▶ **Task details**: Each line of the entries, from the first to the line containing "Přejít na další informace", is to be transcribed exactly as it stands; include no other lines.

──────

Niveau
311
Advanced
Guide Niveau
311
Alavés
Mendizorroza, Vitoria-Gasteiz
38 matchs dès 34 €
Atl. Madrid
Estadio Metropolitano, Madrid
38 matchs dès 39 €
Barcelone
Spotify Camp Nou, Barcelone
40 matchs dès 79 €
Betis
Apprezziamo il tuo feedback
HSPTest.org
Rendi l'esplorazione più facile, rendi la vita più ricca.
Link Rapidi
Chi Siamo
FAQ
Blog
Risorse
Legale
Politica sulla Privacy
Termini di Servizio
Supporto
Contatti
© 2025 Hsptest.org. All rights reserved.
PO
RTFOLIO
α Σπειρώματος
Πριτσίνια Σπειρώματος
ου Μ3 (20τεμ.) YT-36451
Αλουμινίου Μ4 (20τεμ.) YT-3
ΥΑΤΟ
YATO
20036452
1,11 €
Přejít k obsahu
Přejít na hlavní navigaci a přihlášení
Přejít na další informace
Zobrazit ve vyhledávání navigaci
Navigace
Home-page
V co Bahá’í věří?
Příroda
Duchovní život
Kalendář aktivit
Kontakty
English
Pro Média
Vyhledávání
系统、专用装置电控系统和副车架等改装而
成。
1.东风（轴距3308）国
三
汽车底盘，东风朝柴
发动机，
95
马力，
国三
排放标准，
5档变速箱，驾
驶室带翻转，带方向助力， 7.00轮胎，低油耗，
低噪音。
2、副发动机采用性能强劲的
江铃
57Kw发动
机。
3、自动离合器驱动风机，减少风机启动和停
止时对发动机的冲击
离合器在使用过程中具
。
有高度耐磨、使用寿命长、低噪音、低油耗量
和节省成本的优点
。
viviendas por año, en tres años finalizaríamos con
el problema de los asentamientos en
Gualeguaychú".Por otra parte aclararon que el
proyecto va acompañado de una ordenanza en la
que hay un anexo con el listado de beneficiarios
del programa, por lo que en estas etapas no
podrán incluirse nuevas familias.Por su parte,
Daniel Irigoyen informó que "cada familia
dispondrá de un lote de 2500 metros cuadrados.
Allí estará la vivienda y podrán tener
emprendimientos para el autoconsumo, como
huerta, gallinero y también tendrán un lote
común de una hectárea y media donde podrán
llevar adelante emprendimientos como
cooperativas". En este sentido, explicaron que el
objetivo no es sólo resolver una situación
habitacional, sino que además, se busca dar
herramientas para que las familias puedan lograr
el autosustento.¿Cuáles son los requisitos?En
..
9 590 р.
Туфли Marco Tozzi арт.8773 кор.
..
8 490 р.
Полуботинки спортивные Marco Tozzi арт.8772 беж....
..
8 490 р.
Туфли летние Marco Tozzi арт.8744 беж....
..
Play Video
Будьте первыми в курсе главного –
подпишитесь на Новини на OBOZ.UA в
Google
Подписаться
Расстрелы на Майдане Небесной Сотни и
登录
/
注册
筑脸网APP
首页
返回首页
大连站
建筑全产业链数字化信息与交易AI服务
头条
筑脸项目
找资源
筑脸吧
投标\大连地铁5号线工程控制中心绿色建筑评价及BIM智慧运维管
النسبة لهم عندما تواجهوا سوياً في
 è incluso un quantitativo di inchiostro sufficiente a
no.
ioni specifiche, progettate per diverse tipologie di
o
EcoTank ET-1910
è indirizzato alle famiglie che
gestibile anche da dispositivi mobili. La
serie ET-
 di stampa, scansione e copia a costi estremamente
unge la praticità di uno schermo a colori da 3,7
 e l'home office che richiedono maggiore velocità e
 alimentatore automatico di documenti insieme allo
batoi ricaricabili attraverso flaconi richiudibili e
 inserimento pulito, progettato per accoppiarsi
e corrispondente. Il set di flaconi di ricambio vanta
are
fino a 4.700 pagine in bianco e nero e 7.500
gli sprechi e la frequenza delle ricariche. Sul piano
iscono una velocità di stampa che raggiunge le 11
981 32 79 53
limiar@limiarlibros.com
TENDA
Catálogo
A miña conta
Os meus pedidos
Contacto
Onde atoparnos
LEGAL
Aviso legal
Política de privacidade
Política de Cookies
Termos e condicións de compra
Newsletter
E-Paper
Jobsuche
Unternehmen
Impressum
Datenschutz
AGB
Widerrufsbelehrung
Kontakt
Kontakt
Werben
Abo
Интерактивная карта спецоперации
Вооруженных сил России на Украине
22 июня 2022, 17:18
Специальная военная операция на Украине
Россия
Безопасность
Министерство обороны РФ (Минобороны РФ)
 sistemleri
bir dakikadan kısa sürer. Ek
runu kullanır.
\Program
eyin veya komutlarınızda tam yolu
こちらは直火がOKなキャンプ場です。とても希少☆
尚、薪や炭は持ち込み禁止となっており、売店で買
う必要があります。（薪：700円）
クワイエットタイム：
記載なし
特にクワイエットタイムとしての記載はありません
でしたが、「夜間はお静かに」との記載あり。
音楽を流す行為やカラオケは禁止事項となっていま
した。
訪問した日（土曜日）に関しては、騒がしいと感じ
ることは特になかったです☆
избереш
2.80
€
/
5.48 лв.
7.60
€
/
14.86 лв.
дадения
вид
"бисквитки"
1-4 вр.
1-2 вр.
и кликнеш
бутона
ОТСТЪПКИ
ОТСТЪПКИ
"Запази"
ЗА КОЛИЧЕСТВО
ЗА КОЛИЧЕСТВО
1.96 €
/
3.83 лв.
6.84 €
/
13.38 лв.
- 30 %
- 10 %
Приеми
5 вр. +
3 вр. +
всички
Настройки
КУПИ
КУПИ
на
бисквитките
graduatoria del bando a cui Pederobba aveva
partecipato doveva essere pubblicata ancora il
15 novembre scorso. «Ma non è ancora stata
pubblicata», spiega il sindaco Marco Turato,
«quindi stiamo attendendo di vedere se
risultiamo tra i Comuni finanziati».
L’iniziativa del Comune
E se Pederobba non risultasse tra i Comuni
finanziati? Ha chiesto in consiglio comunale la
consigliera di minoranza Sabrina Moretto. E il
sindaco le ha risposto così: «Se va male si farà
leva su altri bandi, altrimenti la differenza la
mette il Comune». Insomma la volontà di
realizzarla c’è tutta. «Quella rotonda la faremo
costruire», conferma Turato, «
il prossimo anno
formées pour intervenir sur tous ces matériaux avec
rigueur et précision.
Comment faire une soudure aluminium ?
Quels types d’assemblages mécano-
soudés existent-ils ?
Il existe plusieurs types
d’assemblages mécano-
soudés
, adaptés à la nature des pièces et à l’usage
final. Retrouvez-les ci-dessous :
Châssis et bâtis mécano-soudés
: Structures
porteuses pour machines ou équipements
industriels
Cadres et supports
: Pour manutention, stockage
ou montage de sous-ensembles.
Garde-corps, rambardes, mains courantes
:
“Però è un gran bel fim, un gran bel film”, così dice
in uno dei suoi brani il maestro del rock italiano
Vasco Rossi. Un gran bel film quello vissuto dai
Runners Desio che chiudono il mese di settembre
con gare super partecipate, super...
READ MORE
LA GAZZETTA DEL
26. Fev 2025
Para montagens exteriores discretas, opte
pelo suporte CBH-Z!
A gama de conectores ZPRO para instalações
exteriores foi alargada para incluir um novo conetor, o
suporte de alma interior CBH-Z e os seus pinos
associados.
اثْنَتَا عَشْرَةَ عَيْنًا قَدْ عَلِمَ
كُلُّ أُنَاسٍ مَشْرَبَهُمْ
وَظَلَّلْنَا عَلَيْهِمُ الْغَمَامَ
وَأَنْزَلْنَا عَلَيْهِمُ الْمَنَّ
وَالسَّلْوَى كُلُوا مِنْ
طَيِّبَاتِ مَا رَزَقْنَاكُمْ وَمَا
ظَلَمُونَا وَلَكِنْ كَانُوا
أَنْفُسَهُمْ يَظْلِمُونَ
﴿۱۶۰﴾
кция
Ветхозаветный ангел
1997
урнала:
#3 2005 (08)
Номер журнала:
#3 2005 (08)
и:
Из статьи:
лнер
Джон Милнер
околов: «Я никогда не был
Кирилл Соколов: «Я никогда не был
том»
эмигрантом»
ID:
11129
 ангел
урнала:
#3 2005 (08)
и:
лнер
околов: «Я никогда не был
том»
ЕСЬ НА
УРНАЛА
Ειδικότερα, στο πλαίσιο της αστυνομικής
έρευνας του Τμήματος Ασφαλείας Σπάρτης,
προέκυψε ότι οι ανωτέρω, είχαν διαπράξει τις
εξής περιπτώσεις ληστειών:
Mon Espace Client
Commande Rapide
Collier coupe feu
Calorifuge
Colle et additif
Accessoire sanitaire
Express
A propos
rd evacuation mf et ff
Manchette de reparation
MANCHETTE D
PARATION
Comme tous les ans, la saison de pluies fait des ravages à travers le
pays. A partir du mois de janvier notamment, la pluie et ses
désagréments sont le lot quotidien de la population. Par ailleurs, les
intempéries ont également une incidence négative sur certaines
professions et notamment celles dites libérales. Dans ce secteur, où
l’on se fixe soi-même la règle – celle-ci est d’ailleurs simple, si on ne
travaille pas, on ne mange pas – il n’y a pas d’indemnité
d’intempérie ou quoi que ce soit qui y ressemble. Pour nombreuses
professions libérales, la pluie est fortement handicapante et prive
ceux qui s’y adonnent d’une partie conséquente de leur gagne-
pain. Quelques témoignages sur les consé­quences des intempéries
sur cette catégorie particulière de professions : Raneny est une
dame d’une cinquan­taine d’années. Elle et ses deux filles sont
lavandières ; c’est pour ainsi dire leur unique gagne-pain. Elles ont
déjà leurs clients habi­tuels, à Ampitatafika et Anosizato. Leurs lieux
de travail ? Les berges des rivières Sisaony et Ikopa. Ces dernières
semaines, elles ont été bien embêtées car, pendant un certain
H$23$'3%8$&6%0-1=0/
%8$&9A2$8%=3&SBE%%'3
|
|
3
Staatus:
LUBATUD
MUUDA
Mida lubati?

──────

▶ **Answer**:
Niveau
311
Advanced
Guide Niveau
311
Alavés
Mendizorroza, Vitoria-Gasteiz
38 matchs dès 34 €
Atl. Madrid
Estadio Metropolitano, Madrid
38 matchs dès 39 €
Barcelone
Spotify Camp Nou, Barcelone
40 matchs dès 79 €
Betis
Apprezziamo il tuo feedback
HSPTest.org
Rendi l'esplorazione più facile, rendi la vita più ricca.
Link Rapidi
Chi Siamo
FAQ
Blog
Risorse
Legale
Politica sulla Privacy
Termini di Servizio
Supporto
Contatti
© 2025 Hsptest.org. All rights reserved.
PO
RTFOLIO
α Σπειρώματος
Πριτσίνια Σπειρώματος
ου Μ3 (20τεμ.) YT-36451
Αλουμινίου Μ4 (20τεμ.) YT-3
ΥΑΤΟ
YATO
20036452
1,11 €
Přejít k obsahu
Přejít na hlavní navigaci a přihlášení
Přejít na další informace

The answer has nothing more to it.